Some days are great. They are easy and normal and you have the energy of a mule. You can conquer the world and you do because the mind is at its best today. These days are far between and when they do present themselves, a person with bi-polar disorder will be quite hyper. They will experience high highs and will have lots accomplished. In that energetic mood, they will make friends and will seem like the best people to hang out with. The energy will be infectious and they will simply be a joy to have.

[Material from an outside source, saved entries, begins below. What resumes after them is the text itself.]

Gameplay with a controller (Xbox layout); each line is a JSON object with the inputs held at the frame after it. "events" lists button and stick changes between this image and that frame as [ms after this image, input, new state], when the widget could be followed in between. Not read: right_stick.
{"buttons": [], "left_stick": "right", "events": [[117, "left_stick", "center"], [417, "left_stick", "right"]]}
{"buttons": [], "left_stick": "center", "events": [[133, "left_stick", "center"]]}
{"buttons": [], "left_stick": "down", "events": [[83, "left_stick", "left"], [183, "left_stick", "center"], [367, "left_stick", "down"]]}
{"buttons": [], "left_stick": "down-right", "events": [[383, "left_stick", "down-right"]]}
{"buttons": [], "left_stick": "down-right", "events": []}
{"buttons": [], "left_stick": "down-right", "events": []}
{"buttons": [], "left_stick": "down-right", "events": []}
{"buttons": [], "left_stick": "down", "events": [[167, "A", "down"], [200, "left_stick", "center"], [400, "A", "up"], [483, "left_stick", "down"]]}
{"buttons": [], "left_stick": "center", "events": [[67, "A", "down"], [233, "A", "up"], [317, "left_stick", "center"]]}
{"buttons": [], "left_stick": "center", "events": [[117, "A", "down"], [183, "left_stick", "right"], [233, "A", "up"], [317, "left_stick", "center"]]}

After this super hyper moment, most people will sort of normalize and be the regular person we are used to. They will have normal levels of energy and go on as usual. The period differ from one person to the other, though, but I have noticed this phase lasts longer and it ushers in a really dark phase.
The dreaded downward spiral does not miss its mark and when it comes, it will be brutal. The jovial person you knew changes into this gloomy individual that just wants to curl up in a ball. They will be in a foul mood and will not make any effort to befriend people because… well, they are not mentally up to it.
Small daily activities such as taking a shower or cooking a meal seem like herculean tasks and the only thing they want to do is lie on their bed. Once I caught a friend with bi-polar disorder starring at this large refrigerator with ICD display that she had seen on her way to the eatery we were to meet. When I asked her what she found so fascinating about this particular electronic, she said she didn’t even notice it at all. The mind was in a funk and I just had to take her home – she wanted nothing more than to lie down. Luckily, this dark phase – that can breed suicidal thoughts in some people - only lasts a few hours or a day for others.
The truth is, depression, bipolar disorder or any mental issue that renders us helpless is quite hard to deal with and not only for those suffering it, but those caring for them as well. It takes time and the will to step in a person’s shoes to know what they really go through. Empathy goes a long way when dealing with mental health.